In the present study, we used the NIH Image program for measurements of all positive areas on bone scans transferred by manual tracing to a comprehensive map. This method showed a good accuracy for area measurements with a 1.54% CV. The main advantages of the %PABS method are both its simplicity and accuracy in measurements of ROI. However, although these measures correlate with the extent of bone metastases in patients with prostate cancer, the prognostic significance of these measurements has not previously been demonstrated.
The conventional pretreatment risk factors for advanced prostatic cancers were performance status, the presence or absence of bone pain, tumour grade, biochemical parameters such as haemoglobin, alkaline phosphatase and testosterone levels and the EOD grade (Emrich et al, 1985; Soloway et al, 1988; Chodak et al, 1991). PSA is the most widely used tumour marker for diagnosis and follow-up of prostate cancer, but the importance of pretreatment PSA in predicting outcome after therapies was not yet confirmed. In this study, we investigated the relation between survival time and seven potential prognostic factors (age, performance status, tumour grade, PSA, alkaline phosphatase, ICTP and %PABS), using univariate and multivariate regression models. The tumour grade, %PABS, alkaline phosphatase and number of bone lesions were derived from a univariate analysis of prognostic factors for the survival in this series, although the tumour grade, alkaline phosphatase and the number of bone lesions did not remain independent of prognostic value by multivariate analysis. Only the %PABS was a significant predictor of survival after hormonal treatments. Performance status, which was reported as a very strong independent parameter previously (Chodak et al, 1991), was not a significant predictor. One possible reason for this discrepancy might be in part because of heterogeneity of treatment in the present study. Although the total number of patients in this study was small, the number of patients who had disease death (26 patients, 50%) was quite high, and makes the significance of the data from this study strong relative to its size.
The findings of the present study suggest that the %PABS quantified automatically using the NIH Image program is a simple and reproducible estimate of the percentage of the skeleton involving tumours in patients with advanced prostate cancer. This method may be useful to stratify patients in clinical trials and may provide prognostic information. A large-scaled trial with more statistical power is needed to demonstrate that %PABS in patients with prostate cancer with bone metastasis is a significant predictor of survival after hormonal treatments. Further studies are required to assess the utility of serial %PABS determination in monitoring treatment effects.

▶ [Tasks and exercises]
1. Rewrite the bone scan study passage from "The findings of" up to and including "monitoring treatment effects.", replacing "hormonal treatments" with "hormone therapy".
2. According to the bone scan study passage, how many patients died of the disease?

▶ [Information given]

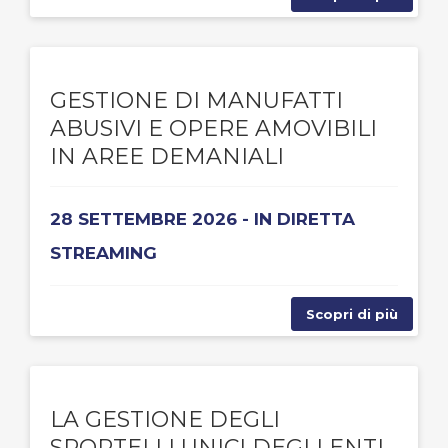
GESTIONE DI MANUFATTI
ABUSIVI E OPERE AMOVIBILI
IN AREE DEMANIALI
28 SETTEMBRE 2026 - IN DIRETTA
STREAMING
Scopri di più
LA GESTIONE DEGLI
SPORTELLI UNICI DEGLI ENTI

--

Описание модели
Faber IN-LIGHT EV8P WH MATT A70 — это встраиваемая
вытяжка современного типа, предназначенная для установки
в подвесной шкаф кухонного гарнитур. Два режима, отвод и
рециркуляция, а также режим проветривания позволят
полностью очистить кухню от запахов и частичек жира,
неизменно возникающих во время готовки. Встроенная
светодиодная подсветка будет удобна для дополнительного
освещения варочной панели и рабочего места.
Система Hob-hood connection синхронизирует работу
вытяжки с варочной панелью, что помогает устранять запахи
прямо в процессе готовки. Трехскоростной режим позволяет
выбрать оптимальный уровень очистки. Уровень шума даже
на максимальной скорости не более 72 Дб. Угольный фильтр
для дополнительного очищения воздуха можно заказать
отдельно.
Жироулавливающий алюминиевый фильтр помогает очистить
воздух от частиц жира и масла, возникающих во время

▶ [Exercise responses]
1.
The findings of the present study suggest that the %PABS quantified automatically using the NIH Image program is a simple and reproducible estimate of the percentage of the skeleton involving tumours in patients with advanced prostate cancer. This method may be useful to stratify patients in clinical trials and may provide prognostic information. A large-scaled trial with more statistical power is needed to demonstrate that %PABS in patients with prostate cancer with bone metastasis is a significant predictor of survival after hormone therapy. Further studies are required to assess the utility of serial %PABS determination in monitoring treatment effects.

2. 26 patients, which was 50% of the patients in the study.